▽

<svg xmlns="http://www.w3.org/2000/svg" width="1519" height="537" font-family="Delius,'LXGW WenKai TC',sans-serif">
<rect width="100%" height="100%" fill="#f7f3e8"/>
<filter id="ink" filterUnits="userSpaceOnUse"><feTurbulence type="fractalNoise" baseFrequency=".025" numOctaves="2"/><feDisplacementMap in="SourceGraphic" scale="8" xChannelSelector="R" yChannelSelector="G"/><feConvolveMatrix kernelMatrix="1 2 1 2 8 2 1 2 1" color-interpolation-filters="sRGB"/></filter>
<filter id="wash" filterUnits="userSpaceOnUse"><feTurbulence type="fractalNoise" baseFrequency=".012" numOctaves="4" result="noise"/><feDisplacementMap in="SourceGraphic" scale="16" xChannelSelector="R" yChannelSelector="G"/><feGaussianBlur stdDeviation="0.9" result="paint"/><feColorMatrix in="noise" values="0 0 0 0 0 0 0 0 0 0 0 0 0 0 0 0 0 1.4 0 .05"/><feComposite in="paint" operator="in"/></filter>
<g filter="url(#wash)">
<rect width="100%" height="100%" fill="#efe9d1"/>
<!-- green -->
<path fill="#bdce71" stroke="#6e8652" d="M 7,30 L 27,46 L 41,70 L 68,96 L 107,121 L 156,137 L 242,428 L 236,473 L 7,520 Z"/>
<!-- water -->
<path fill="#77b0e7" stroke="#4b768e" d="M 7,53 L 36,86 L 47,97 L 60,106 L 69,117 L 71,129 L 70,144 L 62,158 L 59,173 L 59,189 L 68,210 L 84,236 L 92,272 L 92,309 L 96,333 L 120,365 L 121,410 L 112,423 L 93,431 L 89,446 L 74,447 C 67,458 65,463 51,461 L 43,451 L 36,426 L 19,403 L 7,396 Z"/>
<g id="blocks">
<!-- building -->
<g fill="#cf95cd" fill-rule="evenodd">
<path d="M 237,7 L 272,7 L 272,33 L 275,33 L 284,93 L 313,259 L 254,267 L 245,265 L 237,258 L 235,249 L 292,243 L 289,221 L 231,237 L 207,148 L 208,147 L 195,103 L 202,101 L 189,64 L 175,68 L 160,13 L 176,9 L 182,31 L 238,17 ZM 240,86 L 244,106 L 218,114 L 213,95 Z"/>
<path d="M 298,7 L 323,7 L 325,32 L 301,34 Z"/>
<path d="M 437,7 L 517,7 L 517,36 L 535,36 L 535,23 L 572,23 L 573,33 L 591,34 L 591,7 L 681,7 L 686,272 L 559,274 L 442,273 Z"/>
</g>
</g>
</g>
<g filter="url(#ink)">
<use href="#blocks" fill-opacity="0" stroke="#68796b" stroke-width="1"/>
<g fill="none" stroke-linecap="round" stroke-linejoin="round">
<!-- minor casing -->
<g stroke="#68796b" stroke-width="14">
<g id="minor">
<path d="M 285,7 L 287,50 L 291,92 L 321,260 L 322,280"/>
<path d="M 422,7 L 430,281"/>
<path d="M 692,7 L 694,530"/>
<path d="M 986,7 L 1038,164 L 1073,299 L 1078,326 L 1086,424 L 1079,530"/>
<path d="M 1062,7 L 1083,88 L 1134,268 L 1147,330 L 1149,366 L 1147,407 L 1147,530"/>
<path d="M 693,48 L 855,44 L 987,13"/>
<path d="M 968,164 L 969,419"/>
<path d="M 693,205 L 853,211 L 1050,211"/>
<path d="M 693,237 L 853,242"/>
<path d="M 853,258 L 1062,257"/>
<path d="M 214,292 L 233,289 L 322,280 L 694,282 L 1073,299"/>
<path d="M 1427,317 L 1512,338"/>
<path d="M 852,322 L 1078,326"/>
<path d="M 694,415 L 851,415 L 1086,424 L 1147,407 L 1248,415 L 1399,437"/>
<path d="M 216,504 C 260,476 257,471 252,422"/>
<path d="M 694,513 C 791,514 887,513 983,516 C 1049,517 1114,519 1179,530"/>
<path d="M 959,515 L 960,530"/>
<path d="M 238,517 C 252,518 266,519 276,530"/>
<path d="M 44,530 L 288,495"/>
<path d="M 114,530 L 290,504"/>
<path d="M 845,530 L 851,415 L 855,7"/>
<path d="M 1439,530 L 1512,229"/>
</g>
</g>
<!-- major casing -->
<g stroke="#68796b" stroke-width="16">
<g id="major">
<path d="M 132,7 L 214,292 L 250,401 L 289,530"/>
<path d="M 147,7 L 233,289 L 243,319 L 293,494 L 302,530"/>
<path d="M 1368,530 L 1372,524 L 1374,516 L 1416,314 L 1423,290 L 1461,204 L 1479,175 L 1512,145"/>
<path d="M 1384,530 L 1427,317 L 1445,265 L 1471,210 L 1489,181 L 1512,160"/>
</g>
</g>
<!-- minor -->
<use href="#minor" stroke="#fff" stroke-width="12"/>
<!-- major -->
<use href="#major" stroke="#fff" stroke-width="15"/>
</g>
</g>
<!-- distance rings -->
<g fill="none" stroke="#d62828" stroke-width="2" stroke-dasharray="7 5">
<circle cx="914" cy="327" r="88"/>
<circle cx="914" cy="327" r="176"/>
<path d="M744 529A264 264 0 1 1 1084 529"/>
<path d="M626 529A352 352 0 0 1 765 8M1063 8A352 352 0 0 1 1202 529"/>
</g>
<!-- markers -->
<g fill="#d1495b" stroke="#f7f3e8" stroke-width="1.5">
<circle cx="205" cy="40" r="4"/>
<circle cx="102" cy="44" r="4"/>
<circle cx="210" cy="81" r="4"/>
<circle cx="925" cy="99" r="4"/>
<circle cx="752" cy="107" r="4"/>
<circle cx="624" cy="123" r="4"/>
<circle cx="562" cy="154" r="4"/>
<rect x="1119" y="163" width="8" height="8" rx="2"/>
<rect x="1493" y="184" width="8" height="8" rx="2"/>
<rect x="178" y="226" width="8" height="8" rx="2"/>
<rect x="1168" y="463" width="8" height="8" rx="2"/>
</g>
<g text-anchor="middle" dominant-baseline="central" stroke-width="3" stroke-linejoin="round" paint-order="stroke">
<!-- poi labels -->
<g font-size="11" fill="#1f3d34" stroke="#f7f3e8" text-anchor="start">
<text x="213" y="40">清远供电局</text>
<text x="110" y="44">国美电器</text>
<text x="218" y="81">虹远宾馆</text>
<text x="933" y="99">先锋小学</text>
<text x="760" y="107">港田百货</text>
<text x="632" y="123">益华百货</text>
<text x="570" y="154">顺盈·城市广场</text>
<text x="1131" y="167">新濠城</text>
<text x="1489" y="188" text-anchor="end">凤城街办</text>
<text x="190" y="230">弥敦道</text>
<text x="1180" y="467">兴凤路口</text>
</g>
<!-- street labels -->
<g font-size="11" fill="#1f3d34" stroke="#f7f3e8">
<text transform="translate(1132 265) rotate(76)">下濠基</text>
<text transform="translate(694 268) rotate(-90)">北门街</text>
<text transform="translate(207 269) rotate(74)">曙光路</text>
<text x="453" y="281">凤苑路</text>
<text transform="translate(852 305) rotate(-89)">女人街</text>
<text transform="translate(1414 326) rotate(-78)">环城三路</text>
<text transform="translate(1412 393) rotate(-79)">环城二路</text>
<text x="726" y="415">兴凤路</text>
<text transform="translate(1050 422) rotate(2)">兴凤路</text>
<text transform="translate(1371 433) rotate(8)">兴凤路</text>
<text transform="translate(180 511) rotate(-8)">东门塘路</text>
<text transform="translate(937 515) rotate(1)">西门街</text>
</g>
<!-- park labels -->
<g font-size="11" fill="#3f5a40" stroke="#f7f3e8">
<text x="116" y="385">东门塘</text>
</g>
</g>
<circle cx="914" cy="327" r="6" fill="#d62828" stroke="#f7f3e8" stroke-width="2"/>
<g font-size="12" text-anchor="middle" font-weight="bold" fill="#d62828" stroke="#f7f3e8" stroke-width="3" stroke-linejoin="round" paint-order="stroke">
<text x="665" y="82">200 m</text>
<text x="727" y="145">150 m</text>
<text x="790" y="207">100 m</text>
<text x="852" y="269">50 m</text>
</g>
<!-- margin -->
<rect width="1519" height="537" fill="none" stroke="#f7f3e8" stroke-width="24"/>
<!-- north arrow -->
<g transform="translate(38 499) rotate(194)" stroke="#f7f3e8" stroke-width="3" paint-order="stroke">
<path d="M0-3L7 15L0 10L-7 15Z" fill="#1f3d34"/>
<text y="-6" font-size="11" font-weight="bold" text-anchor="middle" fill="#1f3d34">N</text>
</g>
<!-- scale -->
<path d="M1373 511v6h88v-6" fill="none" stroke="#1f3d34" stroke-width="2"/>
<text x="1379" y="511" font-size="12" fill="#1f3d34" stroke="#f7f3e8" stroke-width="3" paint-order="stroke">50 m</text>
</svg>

△
▽

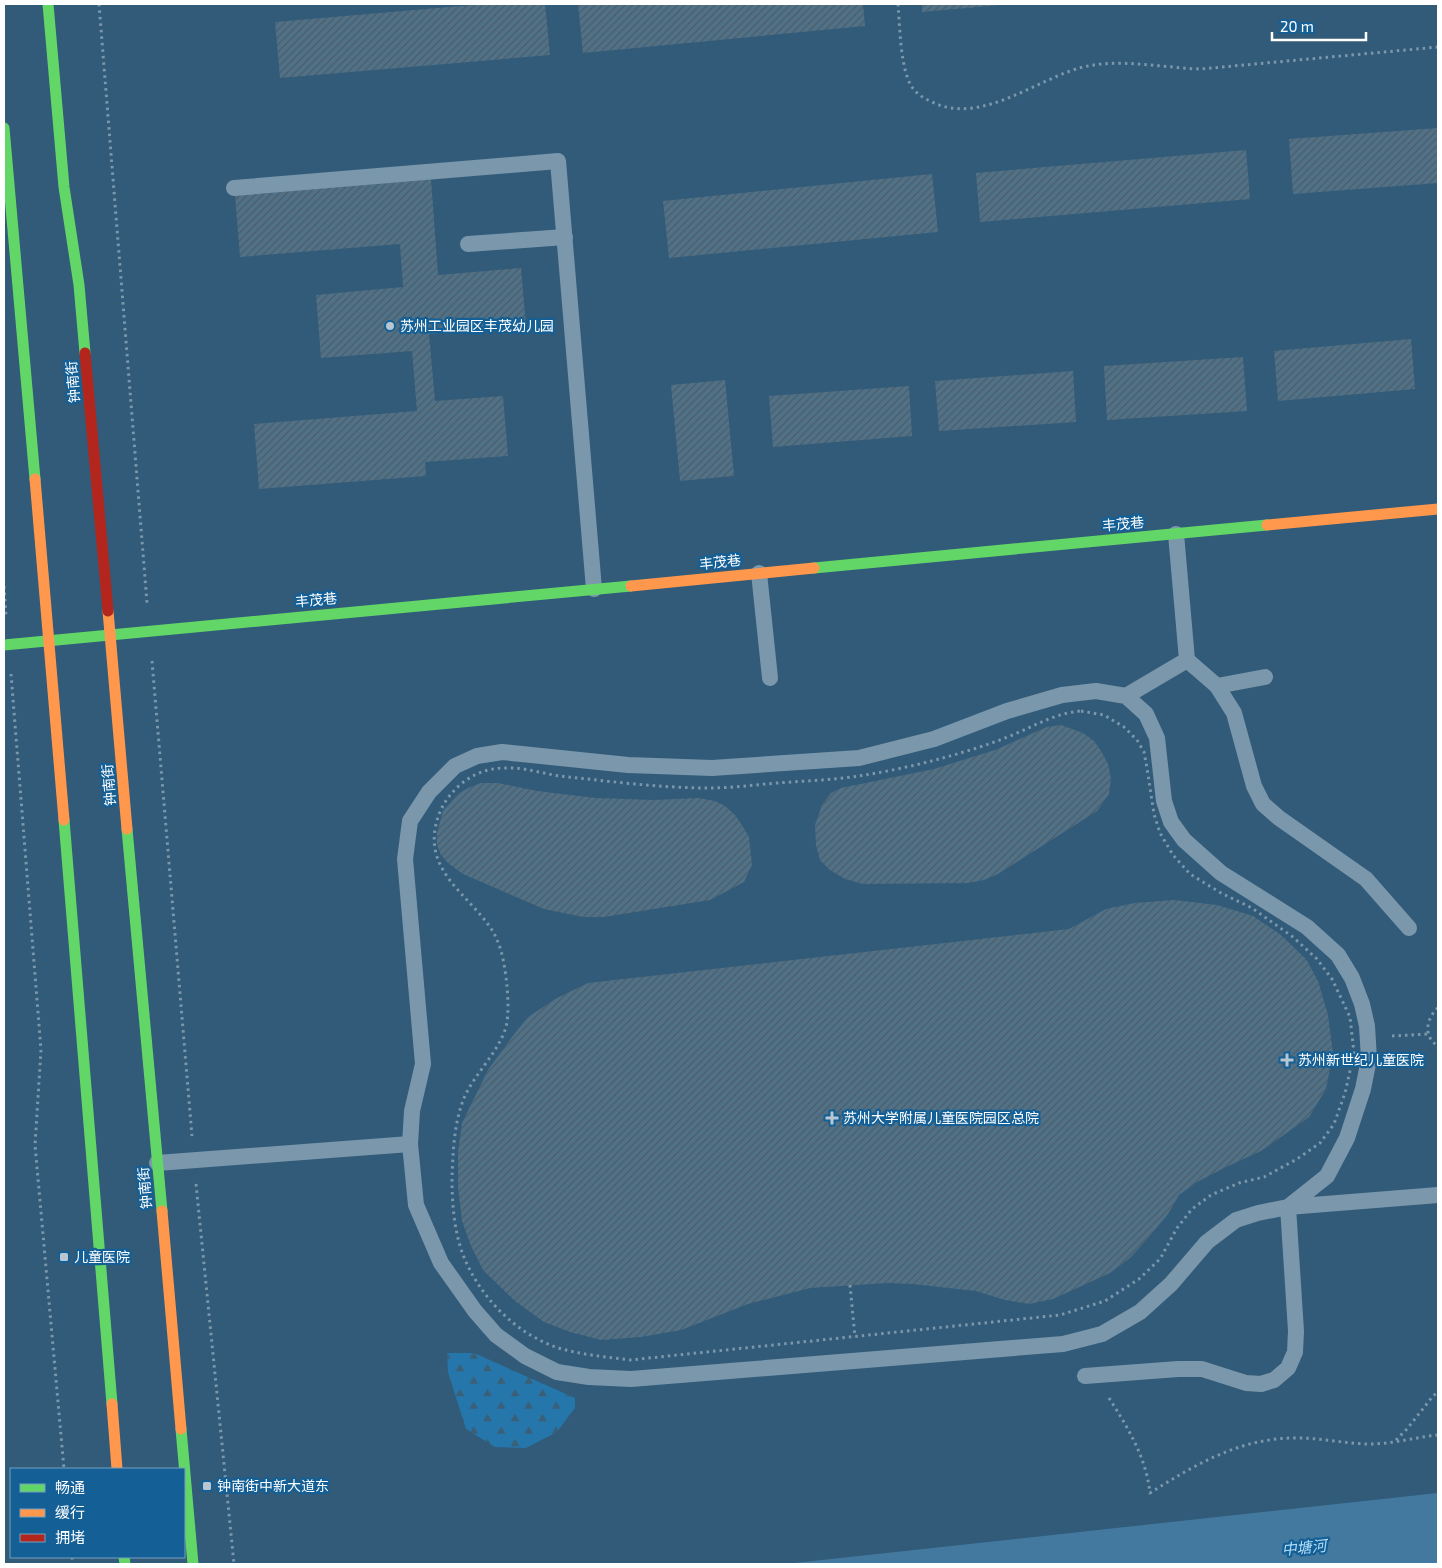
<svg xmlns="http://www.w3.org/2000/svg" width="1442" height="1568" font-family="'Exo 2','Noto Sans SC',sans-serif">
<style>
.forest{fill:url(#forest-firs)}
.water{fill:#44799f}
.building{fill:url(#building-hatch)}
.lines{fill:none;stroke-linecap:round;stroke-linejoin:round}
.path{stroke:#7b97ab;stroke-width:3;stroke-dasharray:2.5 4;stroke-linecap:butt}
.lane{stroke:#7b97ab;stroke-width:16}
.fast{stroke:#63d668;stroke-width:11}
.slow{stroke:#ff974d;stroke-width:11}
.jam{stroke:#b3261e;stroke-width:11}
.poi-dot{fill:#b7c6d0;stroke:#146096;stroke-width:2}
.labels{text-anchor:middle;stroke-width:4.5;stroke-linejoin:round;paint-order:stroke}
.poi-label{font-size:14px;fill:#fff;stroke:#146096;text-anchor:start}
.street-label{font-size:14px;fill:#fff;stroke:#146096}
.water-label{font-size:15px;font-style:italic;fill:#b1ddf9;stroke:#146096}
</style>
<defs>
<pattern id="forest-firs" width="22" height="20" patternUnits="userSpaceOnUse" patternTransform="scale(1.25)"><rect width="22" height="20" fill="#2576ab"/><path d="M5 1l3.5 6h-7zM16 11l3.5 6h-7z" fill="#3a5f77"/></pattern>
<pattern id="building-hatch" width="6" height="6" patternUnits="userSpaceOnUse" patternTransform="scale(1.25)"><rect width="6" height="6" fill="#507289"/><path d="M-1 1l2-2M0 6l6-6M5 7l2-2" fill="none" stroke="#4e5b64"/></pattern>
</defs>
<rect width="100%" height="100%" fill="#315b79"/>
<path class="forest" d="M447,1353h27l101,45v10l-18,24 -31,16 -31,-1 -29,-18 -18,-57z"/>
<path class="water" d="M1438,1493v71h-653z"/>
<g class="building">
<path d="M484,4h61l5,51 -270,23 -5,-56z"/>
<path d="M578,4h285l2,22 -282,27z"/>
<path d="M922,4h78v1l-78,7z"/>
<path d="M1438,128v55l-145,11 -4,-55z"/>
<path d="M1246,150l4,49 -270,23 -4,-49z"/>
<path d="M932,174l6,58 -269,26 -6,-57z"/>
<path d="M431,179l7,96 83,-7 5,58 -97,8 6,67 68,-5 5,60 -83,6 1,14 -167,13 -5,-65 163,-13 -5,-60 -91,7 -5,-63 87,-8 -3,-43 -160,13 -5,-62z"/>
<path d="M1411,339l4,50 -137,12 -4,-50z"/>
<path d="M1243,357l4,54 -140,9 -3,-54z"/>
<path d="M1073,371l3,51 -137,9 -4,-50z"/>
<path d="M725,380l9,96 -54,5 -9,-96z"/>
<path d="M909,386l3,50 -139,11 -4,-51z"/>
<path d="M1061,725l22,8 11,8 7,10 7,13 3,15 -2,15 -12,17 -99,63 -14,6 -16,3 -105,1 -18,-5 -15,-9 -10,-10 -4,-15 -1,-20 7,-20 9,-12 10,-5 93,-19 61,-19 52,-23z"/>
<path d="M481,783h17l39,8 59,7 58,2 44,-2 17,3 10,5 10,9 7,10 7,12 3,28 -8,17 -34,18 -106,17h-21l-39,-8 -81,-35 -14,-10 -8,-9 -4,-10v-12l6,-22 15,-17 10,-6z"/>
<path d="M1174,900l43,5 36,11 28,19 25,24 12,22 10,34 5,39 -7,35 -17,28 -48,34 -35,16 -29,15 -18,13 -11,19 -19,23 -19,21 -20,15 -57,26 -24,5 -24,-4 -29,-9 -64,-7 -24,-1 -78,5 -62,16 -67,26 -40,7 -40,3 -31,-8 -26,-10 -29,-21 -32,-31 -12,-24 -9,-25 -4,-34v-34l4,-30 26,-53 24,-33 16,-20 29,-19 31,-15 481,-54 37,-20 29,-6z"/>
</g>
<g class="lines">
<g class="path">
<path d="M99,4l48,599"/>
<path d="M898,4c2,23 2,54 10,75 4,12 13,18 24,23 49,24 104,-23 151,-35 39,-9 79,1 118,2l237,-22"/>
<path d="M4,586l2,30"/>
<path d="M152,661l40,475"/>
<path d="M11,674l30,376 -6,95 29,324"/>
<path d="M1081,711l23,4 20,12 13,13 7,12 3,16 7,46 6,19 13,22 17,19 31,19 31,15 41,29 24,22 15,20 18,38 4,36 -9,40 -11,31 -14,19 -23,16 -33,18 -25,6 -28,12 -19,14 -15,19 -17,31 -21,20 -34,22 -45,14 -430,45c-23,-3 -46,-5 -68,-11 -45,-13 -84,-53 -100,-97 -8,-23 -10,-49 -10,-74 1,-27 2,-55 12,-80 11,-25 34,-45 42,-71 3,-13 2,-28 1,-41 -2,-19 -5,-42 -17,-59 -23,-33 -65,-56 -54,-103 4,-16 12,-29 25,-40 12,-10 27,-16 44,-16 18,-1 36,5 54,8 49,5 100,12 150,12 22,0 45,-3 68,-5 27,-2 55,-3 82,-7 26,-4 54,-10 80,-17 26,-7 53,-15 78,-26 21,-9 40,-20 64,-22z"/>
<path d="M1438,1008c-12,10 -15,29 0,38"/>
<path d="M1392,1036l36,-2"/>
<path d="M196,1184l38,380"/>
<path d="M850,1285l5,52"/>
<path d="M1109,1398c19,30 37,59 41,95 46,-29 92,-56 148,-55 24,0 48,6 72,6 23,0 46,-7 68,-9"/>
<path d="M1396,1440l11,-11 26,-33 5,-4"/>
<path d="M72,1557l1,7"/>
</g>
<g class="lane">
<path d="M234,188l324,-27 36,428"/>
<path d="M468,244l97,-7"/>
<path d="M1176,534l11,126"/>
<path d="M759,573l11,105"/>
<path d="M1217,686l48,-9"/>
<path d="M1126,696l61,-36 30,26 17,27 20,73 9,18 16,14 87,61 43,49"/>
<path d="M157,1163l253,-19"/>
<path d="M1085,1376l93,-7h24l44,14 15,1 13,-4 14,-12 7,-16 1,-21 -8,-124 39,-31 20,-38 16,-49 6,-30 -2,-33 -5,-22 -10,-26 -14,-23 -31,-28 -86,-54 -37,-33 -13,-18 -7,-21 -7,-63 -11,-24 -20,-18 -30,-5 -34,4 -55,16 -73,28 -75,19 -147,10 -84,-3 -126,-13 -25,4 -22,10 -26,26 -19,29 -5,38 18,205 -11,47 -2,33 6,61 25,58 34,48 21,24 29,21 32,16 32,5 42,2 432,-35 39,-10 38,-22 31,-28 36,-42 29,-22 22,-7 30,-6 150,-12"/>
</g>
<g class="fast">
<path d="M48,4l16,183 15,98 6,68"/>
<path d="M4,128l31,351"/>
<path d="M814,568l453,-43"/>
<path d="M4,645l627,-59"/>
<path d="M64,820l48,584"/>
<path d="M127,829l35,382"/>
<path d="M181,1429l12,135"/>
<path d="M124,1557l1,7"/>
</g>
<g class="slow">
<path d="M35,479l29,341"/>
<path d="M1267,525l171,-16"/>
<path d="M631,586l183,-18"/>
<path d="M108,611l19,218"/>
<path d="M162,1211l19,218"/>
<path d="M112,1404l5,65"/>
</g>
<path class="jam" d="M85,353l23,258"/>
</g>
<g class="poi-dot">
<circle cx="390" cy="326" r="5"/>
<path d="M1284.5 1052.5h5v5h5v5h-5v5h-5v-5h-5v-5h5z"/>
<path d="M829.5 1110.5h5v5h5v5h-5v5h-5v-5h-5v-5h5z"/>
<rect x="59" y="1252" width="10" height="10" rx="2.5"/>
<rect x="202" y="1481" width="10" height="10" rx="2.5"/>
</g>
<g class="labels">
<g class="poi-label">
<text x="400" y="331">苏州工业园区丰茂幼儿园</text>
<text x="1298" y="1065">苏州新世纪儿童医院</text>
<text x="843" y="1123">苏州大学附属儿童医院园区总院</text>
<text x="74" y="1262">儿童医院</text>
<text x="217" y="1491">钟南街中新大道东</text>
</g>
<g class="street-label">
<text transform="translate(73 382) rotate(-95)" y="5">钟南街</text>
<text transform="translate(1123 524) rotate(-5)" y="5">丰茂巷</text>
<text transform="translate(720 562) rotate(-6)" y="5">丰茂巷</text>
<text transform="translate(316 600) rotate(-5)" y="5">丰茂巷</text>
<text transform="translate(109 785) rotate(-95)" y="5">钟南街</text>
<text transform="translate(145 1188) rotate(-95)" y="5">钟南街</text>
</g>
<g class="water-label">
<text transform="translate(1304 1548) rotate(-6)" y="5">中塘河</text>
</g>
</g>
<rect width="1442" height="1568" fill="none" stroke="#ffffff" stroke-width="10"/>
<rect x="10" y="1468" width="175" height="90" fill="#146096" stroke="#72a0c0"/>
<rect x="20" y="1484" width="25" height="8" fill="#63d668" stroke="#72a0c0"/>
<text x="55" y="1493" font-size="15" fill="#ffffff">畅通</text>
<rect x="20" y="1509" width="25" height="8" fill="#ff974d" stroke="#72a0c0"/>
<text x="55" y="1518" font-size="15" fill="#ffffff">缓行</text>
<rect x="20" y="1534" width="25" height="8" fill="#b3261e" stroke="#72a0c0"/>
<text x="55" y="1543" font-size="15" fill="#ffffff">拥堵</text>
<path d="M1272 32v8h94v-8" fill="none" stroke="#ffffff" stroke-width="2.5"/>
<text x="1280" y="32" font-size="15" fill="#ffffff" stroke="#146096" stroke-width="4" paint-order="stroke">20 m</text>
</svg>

△

WHAT YOU HAVE TO DO —
In the entries above, count every line containing the word "baseFrequency". Write only the total.

SOLVED PROBLEM —
2